1992 yılında Sabah gazetesi adına Nevruz Bayramı kutlamalarını takip etmek üzere Şırnak'ın Cizre ilçesine giden İzzet Kezer, polisin ateş açması üzerine kafasından vuruldu. Olayın ardından dönemin başbakanı Süleyman Demirel, 28 Mart 1992'deki basın toplantısında "...Olay hangi çeşitten olursa olsun soruşturulacak ve neticesine göre hareket edilecektir. Olay soruşturulmaktadır..." dedi. Demirel, 15 Ağustos 1992'de Milliyet'te yayımlanan habere göre ise "...Öldürülen gazetecilerin bir kısmı gerçekten gazeteci değildir. Militandır. Birbirlerini öldürüyorlar. Bana devletin resmi mercilerinin verdiği bilgi budur..." ifadelerini kullandı. Olay günü İzzet Kezer'in yanında olan Gazeteci Uğur Şevkat, soruşturmanın baştan savma yapıldığını, savcılığın kendisi dahil birçok kişiyi tanık olarak çağırmadığını söyledi.
İZZET KEZER'İN HAYAT HİKAYESİ
6 Mart 1954 tarihinde dünyaya geldi.
Ankara Basın Yayın Yüksek Okulu'ndan mezun olduktan sonra 1 Kasım 1988 tarihinde Sabah gazetesinde muhabir olarak meslek hayatına başladı.
Burada çeşitli görevler yaptıktan sonra, aynı medya topluluğuna bağlı Günaydın gazetesine geçti.
1992 yılında Şırnak'ın Cizre ilçesinde Nevruz gösterilerini izlemekle görevlendirildi. Sokağa çıkma yasağının olduğu bir zamanda bölgeye gitti.

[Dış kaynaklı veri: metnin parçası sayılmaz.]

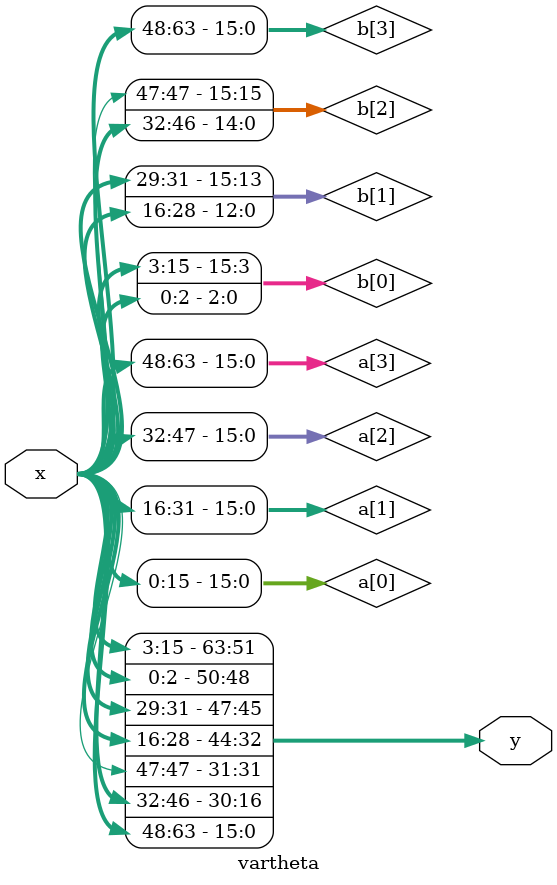
<source format=v>

module  vartheta( x, y);

parameter       BLOCK_SIZE = 128;
parameter       SIDE_SIZE = BLOCK_SIZE/2;       
parameter       COLUMN_SIZE  = SIDE_SIZE/4;     

parameter       PA  = 1;
parameter       PB  = 3;
parameter       PC  = 13;

input   [0:(SIDE_SIZE-1)]   x;
output  [0:(SIDE_SIZE-1)]   y;

wire    [0:(COLUMN_SIZE-1)]   a[0:3];
wire    [0:(COLUMN_SIZE-1)]   b[0:3];

assign  a[0] = x[(0*COLUMN_SIZE):(1*COLUMN_SIZE-1)];
assign  a[1] = x[(1*COLUMN_SIZE):(2*COLUMN_SIZE-1)];
assign  a[2] = x[(2*COLUMN_SIZE):(3*COLUMN_SIZE-1)];
assign  a[3] = x[(3*COLUMN_SIZE):(4*COLUMN_SIZE-1)];

assign b[3] = a[3];
assign b[2] = {a[2][(COLUMN_SIZE-PA):(COLUMN_SIZE-1)], a[2][0:(COLUMN_SIZE-1-PA)] };
assign b[1] = {a[1][(COLUMN_SIZE-PB):(COLUMN_SIZE-1)], a[1][0:(COLUMN_SIZE-1-PB)] };
assign b[0] = {a[0][(COLUMN_SIZE-PC):(COLUMN_SIZE-1)], a[0][0:(COLUMN_SIZE-1-PC)] };

assign y = {b[0], b[1], b[2], b[3]};

endmodule


</source>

23 Mart 1992 günü muhabir arkadaşı Faruk Balıkçı ile birlikte beyaz bayrak taşıdığı halde güvenlik güçlerinin ateş açması sonucu 38 yaşında başından vurularak öldürüldü. İzzet Kezer'i öldüren kurşunun kimin silahından çıktığı saptanamadı.
İZZET KEZER NASIL ÖLDÜ?
Faruk Balıkçı o anları şöyle anlattı: "Biz o gün bir çocuk çığlığı duyunca, gazetecilik refleksiyle sesin geldiği yere gitmek istedik ve yaklaşık on gazeteci Kadıoğlu Otel'den çıktık.
Ara sokaklardan birinde üzerimize ateş açıldı, biz de civardaki en yakın eve sığındık ve kendi aramızda tartışmaya başladık. Bazı gazeteciler beyaz bayrak yaparak çıkabileceğimizi savundu. Ben karanlık çökünce otele dönmekten yanaydım. Sonunda üç beyaz bayrak yaptık. Birini ben, birini İzzet, diğerini ise Alman bir muhabir aldı.

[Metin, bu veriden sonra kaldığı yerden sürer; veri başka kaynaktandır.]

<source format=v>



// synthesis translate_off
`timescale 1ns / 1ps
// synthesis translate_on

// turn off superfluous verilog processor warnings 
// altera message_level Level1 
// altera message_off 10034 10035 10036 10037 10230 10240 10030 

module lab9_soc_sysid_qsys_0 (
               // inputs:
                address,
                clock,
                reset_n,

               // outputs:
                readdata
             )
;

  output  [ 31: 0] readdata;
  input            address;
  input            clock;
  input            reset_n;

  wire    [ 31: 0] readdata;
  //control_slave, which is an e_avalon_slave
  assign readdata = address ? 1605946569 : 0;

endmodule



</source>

Sokağa çıktığımızda ilk ateş açılan yerden üzerimize tekrar çok seri şekilde ateş açıldı. Hepimiz kendimizi bir evin demir kapısının altına attık. O sırada döndüğümüzde İzzet'in başından vurulduğunu ve kanlar içinde yere düştüğünü gördük. Ama üzerimize ateş açılmaya devam ettiği için yanına yaklaşamadık. Bulunduğumuz evin önünde "Kapıyı açın, hepimiz öleceğiz" diyerek kapıyı yumrukladık.
Kapının altından bakarken, avludan genç bir kadının bize yaklaştığını gördük hatta onu gazeteci olduğumuza inandırmak için fotoğraf makinelerimizi kapının altından uzattık. Bunun üzerine kapı açıldı ve kendimizi içeri attık. Ama İzzet sokağın ortasında kaldı.
O sırada birkaç arkadaş kapıyı açıp İzzet'i içeri almak istedik. Fakat tekrar ateş açıldı. Maalesef İzzet'e ulaşamadık, sokağın ortasında yarım saat öylece kaldı.
Eve dönüp oteli aramak istediğimizde, evde telefon olmadığı için üç kişi duvarların üzerinden atlayarak başka bir eve geçtik. Sonunda bir evden oteli aradık ve gazeteci arkadaşlarımızla konuştuk. İzzet'in vurulduğunu ve sokakta yattığını haber verdik. Çünkü yaralıysa kan kaybından ölebilirdi.
Geri döndüğümüzde diğer gazeteciler de çıkmıştı. Evdekiler bir panzerin geldiğini, İzzet'i ve gazetecileri götürdüğünü anlattı."